Northern Lakes College
- Former name: Alberta Vocational College Lesser Slave Lake
- Type: Public comprehensive community college
- Established: 25 August 1999
- Affiliations: CICan, CCAA, AACTI, Alberta-North
- President: Glenn Mitchell
- Administrative staff: 275 in 2003
- Students: 1,846 (2023-24 fulltime equivalent)
- Undergraduates: 1,864 full time and part time credit students and 3,341 non credit students.
- Postgraduates: not available
- Other students: vocational
- Location: Slave Lake, Alberta, Canada 55°16′28″N 114°46′38″W﻿ / ﻿55.27454°N 114.77736°W
- Campus: suburban/remote Northern Alberta 25 campuses include Slave Lake and Grouard;
- Website: Northern Lakes College

= Northern Lakes College =

Community college in Alberta, Canada

Northern Lakes College is a publicly funded comprehensive community college in northern Alberta, Canada.

Administrative offices are located in Slave Lake and Grouard, Alberta, with a staff of more than 275 working in more than 25 community campuses. The college connects students from throughout the region with the latest in real-time teaching and learning technology to create manageable class cohorts.

The college is a member of the Alberta Rural Development Network.

== Education programs ==
The college offers education and training programs that include: trades and apprenticeship, career education, university studies and work force development.
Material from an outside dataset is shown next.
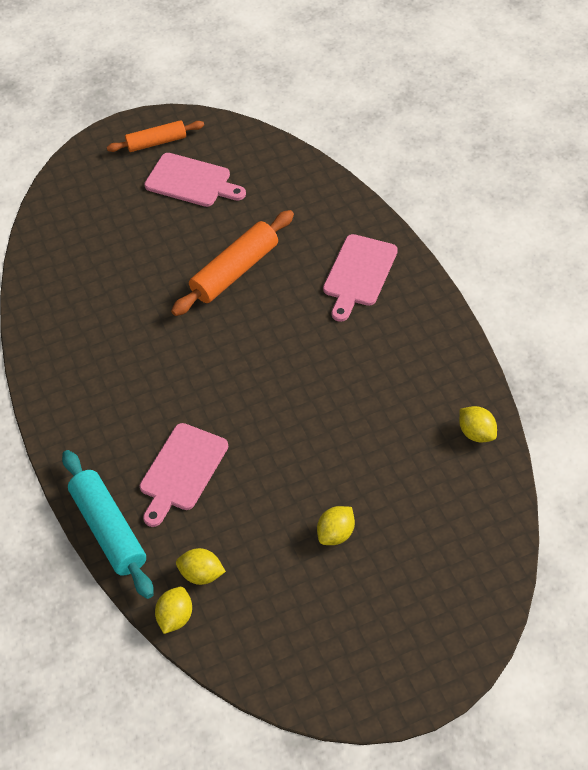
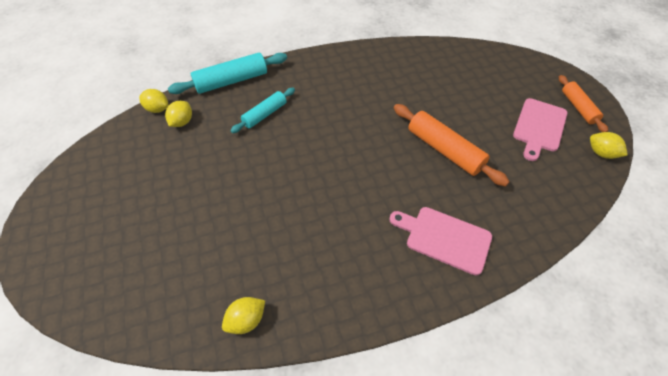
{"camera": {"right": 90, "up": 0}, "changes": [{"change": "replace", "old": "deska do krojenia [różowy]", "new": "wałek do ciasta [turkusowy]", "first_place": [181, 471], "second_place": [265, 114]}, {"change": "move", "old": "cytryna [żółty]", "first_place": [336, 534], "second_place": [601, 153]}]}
Career choices include the following:
- Business Administration
- Community Liaison
- Forestry
- Health Care
- Office Administration
- Paramedicine
- Petroleum
- Power Engineering
- Practical Nurse
- Production Field Operations
- Rehabilitation Therapy
- Social Work
- Teaching

== Locations ==
The following communities are served by Northern Lakes College:

- Athabasca
- Atikameg
- Barrhead
- Cadotte Lake
- Calling Lake
- Driftpile
- East Prairie
- Fairview
- Flatbush
- Fort Vermilion
- Fox Creek, Alberta

- Gift Lake
- Grande Prairie
- Grouard
- High Level
- High Prairie
- La Crete
- Manning
- Marten Lakes
- Paddle Prairie

- Peace River
- Peavine
- Peerless Lake
- Slave Lake
- Wabasca
- Swan Hills
- Trout Lake
- Valleyview

==History==
In 1970 and 1971, in Grouard, Alberta, First Nations students received adult education basic training to prepare to become instructors in Community Vocational Centres (CVC's) area.

In 1988 the Alberta Vocational Centre in Grouard amalgamated with a network of 26 community vocational centres for First Nations students in northern Alberta to form the Alberta Vocational College. The governance of the converted into a college governed by a public board from a provincially administered school on September 1, 1997.

The current name, Northern Lakes College, replaced the name Alberta Vocational College on August 25, 1999.